__TASK PROMPT__
Please read the records below and return each line holding the string "expression".

__Stored items__
◆ ◆ ◆ ◆
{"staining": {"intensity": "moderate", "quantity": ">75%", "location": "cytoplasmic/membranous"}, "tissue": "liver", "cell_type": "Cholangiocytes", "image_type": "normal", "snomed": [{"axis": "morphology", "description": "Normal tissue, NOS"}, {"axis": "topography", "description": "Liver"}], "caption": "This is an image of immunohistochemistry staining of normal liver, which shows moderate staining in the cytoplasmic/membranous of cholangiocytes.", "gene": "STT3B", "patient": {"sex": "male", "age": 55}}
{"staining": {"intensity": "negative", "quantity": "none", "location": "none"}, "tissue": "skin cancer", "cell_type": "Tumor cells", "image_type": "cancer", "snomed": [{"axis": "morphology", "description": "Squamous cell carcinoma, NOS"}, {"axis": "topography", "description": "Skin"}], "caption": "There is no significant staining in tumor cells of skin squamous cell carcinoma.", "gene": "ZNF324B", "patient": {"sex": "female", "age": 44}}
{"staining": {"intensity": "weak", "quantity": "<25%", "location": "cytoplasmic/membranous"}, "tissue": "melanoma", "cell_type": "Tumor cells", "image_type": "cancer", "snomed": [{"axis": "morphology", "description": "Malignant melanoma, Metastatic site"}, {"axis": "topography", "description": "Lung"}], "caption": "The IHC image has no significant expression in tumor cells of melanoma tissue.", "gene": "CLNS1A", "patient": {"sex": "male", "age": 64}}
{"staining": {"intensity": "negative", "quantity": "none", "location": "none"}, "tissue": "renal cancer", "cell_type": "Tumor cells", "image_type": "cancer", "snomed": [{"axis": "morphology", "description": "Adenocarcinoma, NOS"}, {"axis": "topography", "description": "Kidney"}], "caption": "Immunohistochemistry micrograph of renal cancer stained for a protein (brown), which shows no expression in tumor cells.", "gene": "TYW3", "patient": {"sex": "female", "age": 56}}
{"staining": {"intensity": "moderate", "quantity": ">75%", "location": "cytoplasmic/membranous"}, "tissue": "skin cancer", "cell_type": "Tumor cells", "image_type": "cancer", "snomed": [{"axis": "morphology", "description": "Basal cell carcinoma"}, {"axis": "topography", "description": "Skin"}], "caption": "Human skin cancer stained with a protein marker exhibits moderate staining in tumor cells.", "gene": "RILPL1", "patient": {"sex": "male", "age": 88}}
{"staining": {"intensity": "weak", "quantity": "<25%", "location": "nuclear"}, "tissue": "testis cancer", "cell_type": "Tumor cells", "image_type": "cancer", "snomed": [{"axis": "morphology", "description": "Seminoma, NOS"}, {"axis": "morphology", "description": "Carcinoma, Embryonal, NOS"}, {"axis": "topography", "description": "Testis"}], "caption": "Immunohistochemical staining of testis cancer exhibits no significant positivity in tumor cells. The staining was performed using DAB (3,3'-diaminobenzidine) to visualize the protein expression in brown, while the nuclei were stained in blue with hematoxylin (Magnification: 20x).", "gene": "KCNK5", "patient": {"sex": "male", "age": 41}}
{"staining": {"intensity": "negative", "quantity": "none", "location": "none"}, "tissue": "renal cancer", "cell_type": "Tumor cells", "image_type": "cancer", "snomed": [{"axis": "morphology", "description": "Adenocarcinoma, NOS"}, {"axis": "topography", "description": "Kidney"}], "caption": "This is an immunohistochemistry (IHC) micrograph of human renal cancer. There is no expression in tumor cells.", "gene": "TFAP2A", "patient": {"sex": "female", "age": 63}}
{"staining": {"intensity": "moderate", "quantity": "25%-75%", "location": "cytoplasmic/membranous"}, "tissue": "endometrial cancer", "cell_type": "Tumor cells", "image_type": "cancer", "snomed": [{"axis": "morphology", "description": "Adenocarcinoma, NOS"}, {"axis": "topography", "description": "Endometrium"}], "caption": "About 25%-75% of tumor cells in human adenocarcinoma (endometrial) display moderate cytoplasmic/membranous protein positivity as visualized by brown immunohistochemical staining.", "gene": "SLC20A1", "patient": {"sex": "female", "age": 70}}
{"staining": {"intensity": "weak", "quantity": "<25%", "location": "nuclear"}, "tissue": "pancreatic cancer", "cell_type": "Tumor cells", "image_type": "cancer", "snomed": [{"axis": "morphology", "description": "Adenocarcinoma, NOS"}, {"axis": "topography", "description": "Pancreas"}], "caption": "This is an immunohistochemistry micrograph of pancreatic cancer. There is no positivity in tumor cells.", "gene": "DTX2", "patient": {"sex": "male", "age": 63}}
◆ ◆ ◆ ◆
__RESPONSE__
{"staining": {"intensity": "weak", "quantity": "<25%", "location": "cytoplasmic/membranous"}, "tissue": "melanoma", "cell_type": "Tumor cells", "image_type": "cancer", "snomed": [{"axis": "morphology", "description": "Malignant melanoma, Metastatic site"}, {"axis": "topography", "description": "Lung"}], "caption": "The IHC image has no significant expression in tumor cells of melanoma tissue.", "gene": "CLNS1A", "patient": {"sex": "male", "age": 64}}
{"staining": {"intensity": "negative", "quantity": "none", "location": "none"}, "tissue": "renal cancer", "cell_type": "Tumor cells", "image_type": "cancer", "snomed": [{"axis": "morphology", "description": "Adenocarcinoma, NOS"}, {"axis": "topography", "description": "Kidney"}], "caption": "Immunohistochemistry micrograph of renal cancer stained for a protein (brown), which shows no expression in tumor cells.", "gene": "TYW3", "patient": {"sex": "female", "age": 56}}
{"staining": {"intensity": "weak", "quantity": "<25%", "location": "nuclear"}, "tissue": "testis cancer", "cell_type": "Tumor cells", "image_type": "cancer", "snomed": [{"axis": "morphology", "description": "Seminoma, NOS"}, {"axis": "morphology", "description": "Carcinoma, Embryonal, NOS"}, {"axis": "topography", "description": "Testis"}], "caption": "Immunohistochemical staining of testis cancer exhibits no significant positivity in tumor cells. The staining was performed using DAB (3,3'-diaminobenzidine) to visualize the protein expression in brown, while the nuclei were stained in blue with hematoxylin (Magnification: 20x).", "gene": "KCNK5", "patient": {"sex": "male", "age": 41}}
{"staining": {"intensity": "negative", "quantity": "none", "location": "none"}, "tissue": "renal cancer", "cell_type": "Tumor cells", "image_type": "cancer", "snomed": [{"axis": "morphology", "description": "Adenocarcinoma, NOS"}, {"axis": "topography", "description": "Kidney"}], "caption": "This is an immunohistochemistry (IHC) micrograph of human renal cancer. There is no expression in tumor cells.", "gene": "TFAP2A", "patient": {"sex": "female", "age": 63}}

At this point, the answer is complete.